To make such a giant simulation, the collaboration needed time on a supercomputer. Despite fierce competition, the group won 80 million computing hours on Oak Ridge National Laboratory’s Titan through the Department of Energy’s 2014 INCITE program.

In mid-April, the group turned Titan loose. For more than 33 hours, they used two-thirds of one of the world’s largest and fastest supercomputers to direct a trillion virtual particles to follow the laws of gravity as translated to computer code, set in a universe that expanded the way cosmologists believe ours has for the past 13.7 billion years.

“This simulation ran continuously for almost two days, and then it was done,” says Michael Warren, a scientist in the Theoretical Astrophysics Group at Los Alamos National Laboratory. Warren has been working on the code underlying the simulations for two decades. “I haven’t worked that hard since I was a grad student.”

Back in his grad school days, Warren says, simulations with millions of particles were considered cutting-edge. But as computing power has increased, particle counts did too. “They were doubling every 18 months. We essentially kept pace with Moore’s Law.”

When planning such a simulation, scientists make two primary choices: the volume of space to simulate and the number of particles to use. The more particles added to a given volume, the smaller the objects that can be simulated-but the more processing power needed to do it.

Current galaxy surveys such as the Dark Energy Survey are mapping out large volumes of space but also discovering small objects.

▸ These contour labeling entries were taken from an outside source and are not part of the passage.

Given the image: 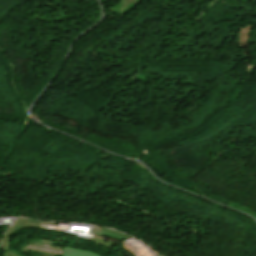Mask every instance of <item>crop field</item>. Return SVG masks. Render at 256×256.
Returning a JSON list of instances; mask_svg holds the SVG:
<instances>
[{
    "mask_svg": "<svg viewBox=\"0 0 256 256\" xmlns=\"http://www.w3.org/2000/svg\"><path fill=\"white\" fill-rule=\"evenodd\" d=\"M64 256H98L96 254L64 247Z\"/></svg>",
    "mask_w": 256,
    "mask_h": 256,
    "instance_id": "8a807250",
    "label": "crop field"
},
{
    "mask_svg": "<svg viewBox=\"0 0 256 256\" xmlns=\"http://www.w3.org/2000/svg\"><path fill=\"white\" fill-rule=\"evenodd\" d=\"M4 252H6V253H4ZM2 255H3V256H16V255L13 254L10 250L3 251V252H2Z\"/></svg>",
    "mask_w": 256,
    "mask_h": 256,
    "instance_id": "ac0d7876",
    "label": "crop field"
}]
</instances>
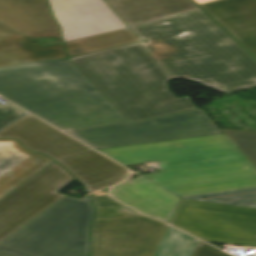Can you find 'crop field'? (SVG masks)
Segmentation results:
<instances>
[{
  "instance_id": "obj_1",
  "label": "crop field",
  "mask_w": 256,
  "mask_h": 256,
  "mask_svg": "<svg viewBox=\"0 0 256 256\" xmlns=\"http://www.w3.org/2000/svg\"><path fill=\"white\" fill-rule=\"evenodd\" d=\"M131 29L148 42L70 59L130 123L196 108L170 78L227 94L256 87V60L200 9Z\"/></svg>"
},
{
  "instance_id": "obj_2",
  "label": "crop field",
  "mask_w": 256,
  "mask_h": 256,
  "mask_svg": "<svg viewBox=\"0 0 256 256\" xmlns=\"http://www.w3.org/2000/svg\"><path fill=\"white\" fill-rule=\"evenodd\" d=\"M0 95L64 131L129 123L68 58L0 68Z\"/></svg>"
},
{
  "instance_id": "obj_3",
  "label": "crop field",
  "mask_w": 256,
  "mask_h": 256,
  "mask_svg": "<svg viewBox=\"0 0 256 256\" xmlns=\"http://www.w3.org/2000/svg\"><path fill=\"white\" fill-rule=\"evenodd\" d=\"M99 151L126 167L158 161L159 173L143 175L149 180L253 165L225 134Z\"/></svg>"
},
{
  "instance_id": "obj_4",
  "label": "crop field",
  "mask_w": 256,
  "mask_h": 256,
  "mask_svg": "<svg viewBox=\"0 0 256 256\" xmlns=\"http://www.w3.org/2000/svg\"><path fill=\"white\" fill-rule=\"evenodd\" d=\"M90 199L64 196L0 243V256H88Z\"/></svg>"
},
{
  "instance_id": "obj_5",
  "label": "crop field",
  "mask_w": 256,
  "mask_h": 256,
  "mask_svg": "<svg viewBox=\"0 0 256 256\" xmlns=\"http://www.w3.org/2000/svg\"><path fill=\"white\" fill-rule=\"evenodd\" d=\"M65 135L28 113L0 132V138H16L27 149L57 160L87 192L127 178L124 167Z\"/></svg>"
},
{
  "instance_id": "obj_6",
  "label": "crop field",
  "mask_w": 256,
  "mask_h": 256,
  "mask_svg": "<svg viewBox=\"0 0 256 256\" xmlns=\"http://www.w3.org/2000/svg\"><path fill=\"white\" fill-rule=\"evenodd\" d=\"M199 240L142 215L95 219L91 256H191Z\"/></svg>"
},
{
  "instance_id": "obj_7",
  "label": "crop field",
  "mask_w": 256,
  "mask_h": 256,
  "mask_svg": "<svg viewBox=\"0 0 256 256\" xmlns=\"http://www.w3.org/2000/svg\"><path fill=\"white\" fill-rule=\"evenodd\" d=\"M67 133L99 149L221 134L224 132L198 108L133 124L78 130Z\"/></svg>"
},
{
  "instance_id": "obj_8",
  "label": "crop field",
  "mask_w": 256,
  "mask_h": 256,
  "mask_svg": "<svg viewBox=\"0 0 256 256\" xmlns=\"http://www.w3.org/2000/svg\"><path fill=\"white\" fill-rule=\"evenodd\" d=\"M169 223L205 241L256 247V208L182 198Z\"/></svg>"
},
{
  "instance_id": "obj_9",
  "label": "crop field",
  "mask_w": 256,
  "mask_h": 256,
  "mask_svg": "<svg viewBox=\"0 0 256 256\" xmlns=\"http://www.w3.org/2000/svg\"><path fill=\"white\" fill-rule=\"evenodd\" d=\"M73 180L54 163L0 200V242L64 196L56 192Z\"/></svg>"
},
{
  "instance_id": "obj_10",
  "label": "crop field",
  "mask_w": 256,
  "mask_h": 256,
  "mask_svg": "<svg viewBox=\"0 0 256 256\" xmlns=\"http://www.w3.org/2000/svg\"><path fill=\"white\" fill-rule=\"evenodd\" d=\"M49 3L65 42L125 27L103 0H49Z\"/></svg>"
},
{
  "instance_id": "obj_11",
  "label": "crop field",
  "mask_w": 256,
  "mask_h": 256,
  "mask_svg": "<svg viewBox=\"0 0 256 256\" xmlns=\"http://www.w3.org/2000/svg\"><path fill=\"white\" fill-rule=\"evenodd\" d=\"M0 22L42 46L62 42L46 0H0Z\"/></svg>"
},
{
  "instance_id": "obj_12",
  "label": "crop field",
  "mask_w": 256,
  "mask_h": 256,
  "mask_svg": "<svg viewBox=\"0 0 256 256\" xmlns=\"http://www.w3.org/2000/svg\"><path fill=\"white\" fill-rule=\"evenodd\" d=\"M155 184L180 197L185 195L256 187V167H244L160 180Z\"/></svg>"
},
{
  "instance_id": "obj_13",
  "label": "crop field",
  "mask_w": 256,
  "mask_h": 256,
  "mask_svg": "<svg viewBox=\"0 0 256 256\" xmlns=\"http://www.w3.org/2000/svg\"><path fill=\"white\" fill-rule=\"evenodd\" d=\"M153 183L141 176L112 188L111 194L145 215L170 221L181 198Z\"/></svg>"
},
{
  "instance_id": "obj_14",
  "label": "crop field",
  "mask_w": 256,
  "mask_h": 256,
  "mask_svg": "<svg viewBox=\"0 0 256 256\" xmlns=\"http://www.w3.org/2000/svg\"><path fill=\"white\" fill-rule=\"evenodd\" d=\"M200 7L256 57V0H219Z\"/></svg>"
},
{
  "instance_id": "obj_15",
  "label": "crop field",
  "mask_w": 256,
  "mask_h": 256,
  "mask_svg": "<svg viewBox=\"0 0 256 256\" xmlns=\"http://www.w3.org/2000/svg\"><path fill=\"white\" fill-rule=\"evenodd\" d=\"M52 163L24 150L15 140H0V199Z\"/></svg>"
},
{
  "instance_id": "obj_16",
  "label": "crop field",
  "mask_w": 256,
  "mask_h": 256,
  "mask_svg": "<svg viewBox=\"0 0 256 256\" xmlns=\"http://www.w3.org/2000/svg\"><path fill=\"white\" fill-rule=\"evenodd\" d=\"M63 57H67L63 43L42 47L0 24V67Z\"/></svg>"
},
{
  "instance_id": "obj_17",
  "label": "crop field",
  "mask_w": 256,
  "mask_h": 256,
  "mask_svg": "<svg viewBox=\"0 0 256 256\" xmlns=\"http://www.w3.org/2000/svg\"><path fill=\"white\" fill-rule=\"evenodd\" d=\"M129 27L197 9L189 0H106Z\"/></svg>"
},
{
  "instance_id": "obj_18",
  "label": "crop field",
  "mask_w": 256,
  "mask_h": 256,
  "mask_svg": "<svg viewBox=\"0 0 256 256\" xmlns=\"http://www.w3.org/2000/svg\"><path fill=\"white\" fill-rule=\"evenodd\" d=\"M139 41L128 29H120L96 36H91L71 42H67L68 56L85 54L113 46Z\"/></svg>"
},
{
  "instance_id": "obj_19",
  "label": "crop field",
  "mask_w": 256,
  "mask_h": 256,
  "mask_svg": "<svg viewBox=\"0 0 256 256\" xmlns=\"http://www.w3.org/2000/svg\"><path fill=\"white\" fill-rule=\"evenodd\" d=\"M201 197H205L202 199ZM184 198L199 199L227 204L256 207V188L239 189L227 192L185 196Z\"/></svg>"
},
{
  "instance_id": "obj_20",
  "label": "crop field",
  "mask_w": 256,
  "mask_h": 256,
  "mask_svg": "<svg viewBox=\"0 0 256 256\" xmlns=\"http://www.w3.org/2000/svg\"><path fill=\"white\" fill-rule=\"evenodd\" d=\"M231 141L256 166V133L222 130Z\"/></svg>"
},
{
  "instance_id": "obj_21",
  "label": "crop field",
  "mask_w": 256,
  "mask_h": 256,
  "mask_svg": "<svg viewBox=\"0 0 256 256\" xmlns=\"http://www.w3.org/2000/svg\"><path fill=\"white\" fill-rule=\"evenodd\" d=\"M23 113L24 111L20 110L19 108L15 107L10 103L0 107V128H2L4 125H6Z\"/></svg>"
},
{
  "instance_id": "obj_22",
  "label": "crop field",
  "mask_w": 256,
  "mask_h": 256,
  "mask_svg": "<svg viewBox=\"0 0 256 256\" xmlns=\"http://www.w3.org/2000/svg\"><path fill=\"white\" fill-rule=\"evenodd\" d=\"M96 210L97 213L95 218L136 215L135 213L129 211V208L125 206L103 207L96 208Z\"/></svg>"
},
{
  "instance_id": "obj_23",
  "label": "crop field",
  "mask_w": 256,
  "mask_h": 256,
  "mask_svg": "<svg viewBox=\"0 0 256 256\" xmlns=\"http://www.w3.org/2000/svg\"><path fill=\"white\" fill-rule=\"evenodd\" d=\"M192 256H230L199 241Z\"/></svg>"
},
{
  "instance_id": "obj_24",
  "label": "crop field",
  "mask_w": 256,
  "mask_h": 256,
  "mask_svg": "<svg viewBox=\"0 0 256 256\" xmlns=\"http://www.w3.org/2000/svg\"><path fill=\"white\" fill-rule=\"evenodd\" d=\"M91 198L93 199L96 207L122 205L107 195L95 196V197H91Z\"/></svg>"
},
{
  "instance_id": "obj_25",
  "label": "crop field",
  "mask_w": 256,
  "mask_h": 256,
  "mask_svg": "<svg viewBox=\"0 0 256 256\" xmlns=\"http://www.w3.org/2000/svg\"><path fill=\"white\" fill-rule=\"evenodd\" d=\"M197 5L200 4H204V3H208V2H212V1H216V0H193Z\"/></svg>"
},
{
  "instance_id": "obj_26",
  "label": "crop field",
  "mask_w": 256,
  "mask_h": 256,
  "mask_svg": "<svg viewBox=\"0 0 256 256\" xmlns=\"http://www.w3.org/2000/svg\"><path fill=\"white\" fill-rule=\"evenodd\" d=\"M136 176H137V175H135V174H132V176H131L130 178H134V177H136ZM130 178H129V179H130Z\"/></svg>"
}]
</instances>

The under-construction Large Synoptic Survey Telescope “ill map half the sky and can detect a galaxy like our own up to 7 billion years in the past,” says Risa Wechsler, Skillman’s colleague at KIPAC who also worked on the simulation. “We wanted to create a simulation that a survey like LSST would be able to compare their observations against.”

The time the group was awarded on Titan made it possible for them to run something of a Goldilocks simulation, says Sam Skillman, a postdoctoral researcher with the Kavli Institute for Particle Astrophysics and Cosmology, a joint institute of Stanford and SLAC National Accelerator Laboratory. “We could model a very large volume of the universe, but still have enough resolution to follow the growth of clusters of galaxies.”

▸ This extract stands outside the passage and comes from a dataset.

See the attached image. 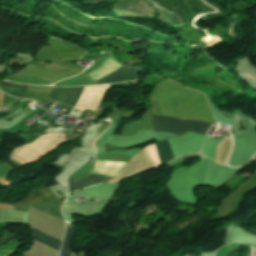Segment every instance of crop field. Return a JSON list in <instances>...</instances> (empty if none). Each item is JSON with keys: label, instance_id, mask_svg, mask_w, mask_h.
<instances>
[{"label": "crop field", "instance_id": "1", "mask_svg": "<svg viewBox=\"0 0 256 256\" xmlns=\"http://www.w3.org/2000/svg\"><path fill=\"white\" fill-rule=\"evenodd\" d=\"M157 87L166 90L176 100L208 105L205 99V95L197 91L186 89L174 82L163 79L157 85ZM157 87L155 88V90L153 89L154 91L148 98L153 99L157 102L161 114L179 117V105L180 112L213 117L208 106L179 101H177V105L176 101L171 95ZM183 113H180V118L196 119L215 123L214 119L210 117Z\"/></svg>", "mask_w": 256, "mask_h": 256}, {"label": "crop field", "instance_id": "2", "mask_svg": "<svg viewBox=\"0 0 256 256\" xmlns=\"http://www.w3.org/2000/svg\"><path fill=\"white\" fill-rule=\"evenodd\" d=\"M152 118L199 124V125H207V126L212 125L211 123L197 122V121H191V120H181V119L168 118V117L157 116V115H152ZM155 119H152L154 124V131H164V132H170L176 135H181L189 130L206 134V131L209 129V127L207 126H199V125L177 123V122L155 120Z\"/></svg>", "mask_w": 256, "mask_h": 256}, {"label": "crop field", "instance_id": "3", "mask_svg": "<svg viewBox=\"0 0 256 256\" xmlns=\"http://www.w3.org/2000/svg\"><path fill=\"white\" fill-rule=\"evenodd\" d=\"M142 71V69L133 67L131 65H124L120 69L116 70L115 72L106 75L94 82L97 84H104V83H117L123 81H133L135 80L137 75Z\"/></svg>", "mask_w": 256, "mask_h": 256}, {"label": "crop field", "instance_id": "4", "mask_svg": "<svg viewBox=\"0 0 256 256\" xmlns=\"http://www.w3.org/2000/svg\"><path fill=\"white\" fill-rule=\"evenodd\" d=\"M56 198L57 197L50 190H48L46 187H43L33 191L25 199L16 204H12V206L18 209H27L31 206L53 201Z\"/></svg>", "mask_w": 256, "mask_h": 256}, {"label": "crop field", "instance_id": "5", "mask_svg": "<svg viewBox=\"0 0 256 256\" xmlns=\"http://www.w3.org/2000/svg\"><path fill=\"white\" fill-rule=\"evenodd\" d=\"M46 43H49L54 47L61 60L80 59V55L83 53V49L52 37H50Z\"/></svg>", "mask_w": 256, "mask_h": 256}, {"label": "crop field", "instance_id": "6", "mask_svg": "<svg viewBox=\"0 0 256 256\" xmlns=\"http://www.w3.org/2000/svg\"><path fill=\"white\" fill-rule=\"evenodd\" d=\"M84 87L78 88H59L55 87L50 98L57 99L75 105Z\"/></svg>", "mask_w": 256, "mask_h": 256}, {"label": "crop field", "instance_id": "7", "mask_svg": "<svg viewBox=\"0 0 256 256\" xmlns=\"http://www.w3.org/2000/svg\"><path fill=\"white\" fill-rule=\"evenodd\" d=\"M110 179H112V177L96 175V174H92L90 177H88L84 180H81L79 182L69 179L70 192L78 190V189L86 187V186H89V185L98 184L100 182H106Z\"/></svg>", "mask_w": 256, "mask_h": 256}, {"label": "crop field", "instance_id": "8", "mask_svg": "<svg viewBox=\"0 0 256 256\" xmlns=\"http://www.w3.org/2000/svg\"><path fill=\"white\" fill-rule=\"evenodd\" d=\"M26 85H16L9 82L0 81V89L17 97H23L26 92Z\"/></svg>", "mask_w": 256, "mask_h": 256}, {"label": "crop field", "instance_id": "9", "mask_svg": "<svg viewBox=\"0 0 256 256\" xmlns=\"http://www.w3.org/2000/svg\"><path fill=\"white\" fill-rule=\"evenodd\" d=\"M32 228V227H31ZM32 237L59 250V247H60V241L32 228Z\"/></svg>", "mask_w": 256, "mask_h": 256}, {"label": "crop field", "instance_id": "10", "mask_svg": "<svg viewBox=\"0 0 256 256\" xmlns=\"http://www.w3.org/2000/svg\"><path fill=\"white\" fill-rule=\"evenodd\" d=\"M156 145L162 164L174 159L168 140Z\"/></svg>", "mask_w": 256, "mask_h": 256}, {"label": "crop field", "instance_id": "11", "mask_svg": "<svg viewBox=\"0 0 256 256\" xmlns=\"http://www.w3.org/2000/svg\"><path fill=\"white\" fill-rule=\"evenodd\" d=\"M75 229L74 228H67V233L62 245L61 249V256H70L71 250L69 249L71 239L74 235Z\"/></svg>", "mask_w": 256, "mask_h": 256}, {"label": "crop field", "instance_id": "12", "mask_svg": "<svg viewBox=\"0 0 256 256\" xmlns=\"http://www.w3.org/2000/svg\"><path fill=\"white\" fill-rule=\"evenodd\" d=\"M106 0H90V1H84L83 4H89V3H98Z\"/></svg>", "mask_w": 256, "mask_h": 256}, {"label": "crop field", "instance_id": "13", "mask_svg": "<svg viewBox=\"0 0 256 256\" xmlns=\"http://www.w3.org/2000/svg\"><path fill=\"white\" fill-rule=\"evenodd\" d=\"M250 232H252V233L256 234V232H255V231H250Z\"/></svg>", "mask_w": 256, "mask_h": 256}, {"label": "crop field", "instance_id": "14", "mask_svg": "<svg viewBox=\"0 0 256 256\" xmlns=\"http://www.w3.org/2000/svg\"><path fill=\"white\" fill-rule=\"evenodd\" d=\"M253 177L256 178V175H254Z\"/></svg>", "mask_w": 256, "mask_h": 256}]
</instances>
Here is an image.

The end result of the mid-April run was 500 trillion bytes of simulation data. Then it was time for the team to fulfill the second half of their proposal: They had to give it away.

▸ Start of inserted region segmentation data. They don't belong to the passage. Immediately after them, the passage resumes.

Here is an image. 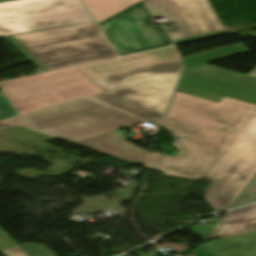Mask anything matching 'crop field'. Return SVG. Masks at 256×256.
<instances>
[{
    "label": "crop field",
    "instance_id": "4",
    "mask_svg": "<svg viewBox=\"0 0 256 256\" xmlns=\"http://www.w3.org/2000/svg\"><path fill=\"white\" fill-rule=\"evenodd\" d=\"M3 38L44 72L116 57L94 22Z\"/></svg>",
    "mask_w": 256,
    "mask_h": 256
},
{
    "label": "crop field",
    "instance_id": "14",
    "mask_svg": "<svg viewBox=\"0 0 256 256\" xmlns=\"http://www.w3.org/2000/svg\"><path fill=\"white\" fill-rule=\"evenodd\" d=\"M253 242L251 244H247ZM214 256H256V231L230 236L200 246Z\"/></svg>",
    "mask_w": 256,
    "mask_h": 256
},
{
    "label": "crop field",
    "instance_id": "1",
    "mask_svg": "<svg viewBox=\"0 0 256 256\" xmlns=\"http://www.w3.org/2000/svg\"><path fill=\"white\" fill-rule=\"evenodd\" d=\"M157 16L178 28L169 32L175 45L227 34L207 0H142L99 26L117 55L129 54L171 44L162 27H152Z\"/></svg>",
    "mask_w": 256,
    "mask_h": 256
},
{
    "label": "crop field",
    "instance_id": "23",
    "mask_svg": "<svg viewBox=\"0 0 256 256\" xmlns=\"http://www.w3.org/2000/svg\"><path fill=\"white\" fill-rule=\"evenodd\" d=\"M247 75H251V76L256 77V67L252 72L248 73Z\"/></svg>",
    "mask_w": 256,
    "mask_h": 256
},
{
    "label": "crop field",
    "instance_id": "25",
    "mask_svg": "<svg viewBox=\"0 0 256 256\" xmlns=\"http://www.w3.org/2000/svg\"><path fill=\"white\" fill-rule=\"evenodd\" d=\"M11 1V0H0V2Z\"/></svg>",
    "mask_w": 256,
    "mask_h": 256
},
{
    "label": "crop field",
    "instance_id": "18",
    "mask_svg": "<svg viewBox=\"0 0 256 256\" xmlns=\"http://www.w3.org/2000/svg\"><path fill=\"white\" fill-rule=\"evenodd\" d=\"M18 113L15 111L13 106L10 104L3 92H0V130L18 126L2 119L17 116Z\"/></svg>",
    "mask_w": 256,
    "mask_h": 256
},
{
    "label": "crop field",
    "instance_id": "2",
    "mask_svg": "<svg viewBox=\"0 0 256 256\" xmlns=\"http://www.w3.org/2000/svg\"><path fill=\"white\" fill-rule=\"evenodd\" d=\"M255 110L227 97L216 103L175 92L162 127L180 141L225 148Z\"/></svg>",
    "mask_w": 256,
    "mask_h": 256
},
{
    "label": "crop field",
    "instance_id": "19",
    "mask_svg": "<svg viewBox=\"0 0 256 256\" xmlns=\"http://www.w3.org/2000/svg\"><path fill=\"white\" fill-rule=\"evenodd\" d=\"M256 200V175L249 182V184L240 193L237 199L233 202L230 207H236L245 203L253 202ZM229 207V208H230Z\"/></svg>",
    "mask_w": 256,
    "mask_h": 256
},
{
    "label": "crop field",
    "instance_id": "5",
    "mask_svg": "<svg viewBox=\"0 0 256 256\" xmlns=\"http://www.w3.org/2000/svg\"><path fill=\"white\" fill-rule=\"evenodd\" d=\"M5 120L68 142L145 122L85 98Z\"/></svg>",
    "mask_w": 256,
    "mask_h": 256
},
{
    "label": "crop field",
    "instance_id": "6",
    "mask_svg": "<svg viewBox=\"0 0 256 256\" xmlns=\"http://www.w3.org/2000/svg\"><path fill=\"white\" fill-rule=\"evenodd\" d=\"M256 174V111L203 175L214 184L205 193L213 209L230 206Z\"/></svg>",
    "mask_w": 256,
    "mask_h": 256
},
{
    "label": "crop field",
    "instance_id": "7",
    "mask_svg": "<svg viewBox=\"0 0 256 256\" xmlns=\"http://www.w3.org/2000/svg\"><path fill=\"white\" fill-rule=\"evenodd\" d=\"M0 88L19 115L102 92L77 67L0 82Z\"/></svg>",
    "mask_w": 256,
    "mask_h": 256
},
{
    "label": "crop field",
    "instance_id": "16",
    "mask_svg": "<svg viewBox=\"0 0 256 256\" xmlns=\"http://www.w3.org/2000/svg\"><path fill=\"white\" fill-rule=\"evenodd\" d=\"M241 44L184 57V68H190L193 66L204 64L212 60L235 56L240 53L249 51L244 46H242L243 44Z\"/></svg>",
    "mask_w": 256,
    "mask_h": 256
},
{
    "label": "crop field",
    "instance_id": "11",
    "mask_svg": "<svg viewBox=\"0 0 256 256\" xmlns=\"http://www.w3.org/2000/svg\"><path fill=\"white\" fill-rule=\"evenodd\" d=\"M179 58L174 47L155 49L78 67L91 79Z\"/></svg>",
    "mask_w": 256,
    "mask_h": 256
},
{
    "label": "crop field",
    "instance_id": "21",
    "mask_svg": "<svg viewBox=\"0 0 256 256\" xmlns=\"http://www.w3.org/2000/svg\"><path fill=\"white\" fill-rule=\"evenodd\" d=\"M159 156L157 153L149 152L146 162L144 164L145 168H152L154 164L158 161Z\"/></svg>",
    "mask_w": 256,
    "mask_h": 256
},
{
    "label": "crop field",
    "instance_id": "24",
    "mask_svg": "<svg viewBox=\"0 0 256 256\" xmlns=\"http://www.w3.org/2000/svg\"><path fill=\"white\" fill-rule=\"evenodd\" d=\"M141 256H155V255H151L149 253H143Z\"/></svg>",
    "mask_w": 256,
    "mask_h": 256
},
{
    "label": "crop field",
    "instance_id": "3",
    "mask_svg": "<svg viewBox=\"0 0 256 256\" xmlns=\"http://www.w3.org/2000/svg\"><path fill=\"white\" fill-rule=\"evenodd\" d=\"M180 72L177 59L94 79L105 92L85 98L159 124Z\"/></svg>",
    "mask_w": 256,
    "mask_h": 256
},
{
    "label": "crop field",
    "instance_id": "20",
    "mask_svg": "<svg viewBox=\"0 0 256 256\" xmlns=\"http://www.w3.org/2000/svg\"><path fill=\"white\" fill-rule=\"evenodd\" d=\"M14 246H18V244L0 230V250Z\"/></svg>",
    "mask_w": 256,
    "mask_h": 256
},
{
    "label": "crop field",
    "instance_id": "22",
    "mask_svg": "<svg viewBox=\"0 0 256 256\" xmlns=\"http://www.w3.org/2000/svg\"><path fill=\"white\" fill-rule=\"evenodd\" d=\"M193 254L197 256H213L199 247L196 249V251Z\"/></svg>",
    "mask_w": 256,
    "mask_h": 256
},
{
    "label": "crop field",
    "instance_id": "13",
    "mask_svg": "<svg viewBox=\"0 0 256 256\" xmlns=\"http://www.w3.org/2000/svg\"><path fill=\"white\" fill-rule=\"evenodd\" d=\"M256 230V205L226 212L205 240Z\"/></svg>",
    "mask_w": 256,
    "mask_h": 256
},
{
    "label": "crop field",
    "instance_id": "15",
    "mask_svg": "<svg viewBox=\"0 0 256 256\" xmlns=\"http://www.w3.org/2000/svg\"><path fill=\"white\" fill-rule=\"evenodd\" d=\"M97 21H102L140 0H84Z\"/></svg>",
    "mask_w": 256,
    "mask_h": 256
},
{
    "label": "crop field",
    "instance_id": "12",
    "mask_svg": "<svg viewBox=\"0 0 256 256\" xmlns=\"http://www.w3.org/2000/svg\"><path fill=\"white\" fill-rule=\"evenodd\" d=\"M122 138L124 135L113 131L73 143L131 164H144L149 151H145Z\"/></svg>",
    "mask_w": 256,
    "mask_h": 256
},
{
    "label": "crop field",
    "instance_id": "9",
    "mask_svg": "<svg viewBox=\"0 0 256 256\" xmlns=\"http://www.w3.org/2000/svg\"><path fill=\"white\" fill-rule=\"evenodd\" d=\"M176 91L216 102L227 96L256 104V78L208 64L186 69Z\"/></svg>",
    "mask_w": 256,
    "mask_h": 256
},
{
    "label": "crop field",
    "instance_id": "10",
    "mask_svg": "<svg viewBox=\"0 0 256 256\" xmlns=\"http://www.w3.org/2000/svg\"><path fill=\"white\" fill-rule=\"evenodd\" d=\"M175 157L162 155V160L154 169L163 175L199 180L223 151L221 148L196 144L173 142Z\"/></svg>",
    "mask_w": 256,
    "mask_h": 256
},
{
    "label": "crop field",
    "instance_id": "17",
    "mask_svg": "<svg viewBox=\"0 0 256 256\" xmlns=\"http://www.w3.org/2000/svg\"><path fill=\"white\" fill-rule=\"evenodd\" d=\"M2 252L7 256H55L43 245L25 244Z\"/></svg>",
    "mask_w": 256,
    "mask_h": 256
},
{
    "label": "crop field",
    "instance_id": "8",
    "mask_svg": "<svg viewBox=\"0 0 256 256\" xmlns=\"http://www.w3.org/2000/svg\"><path fill=\"white\" fill-rule=\"evenodd\" d=\"M94 21L81 0L0 3V36Z\"/></svg>",
    "mask_w": 256,
    "mask_h": 256
}]
</instances>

They started with 55 trillion bytes: Skillman, Warren and Matt Turk of the National Center for Supercomputing Applications spent the next 10 weeks building a way for researchers to identify just the interesting bits-no pun intended-and use them for further study, all through the Web.

“The main goal was to create a cutting-edge data set that’s easily accessed by observers and theorists,” says Daniel Holz from the University of Chicago. He and Paul Sutter of the Paris Institute of Astrophysics, helped to ensure the simulation was based on the latest astrophysical data. “We wanted to make sure anyone can access this data-data from one of the largest and most sophisticated cosmological simulations ever run-via their laptop.”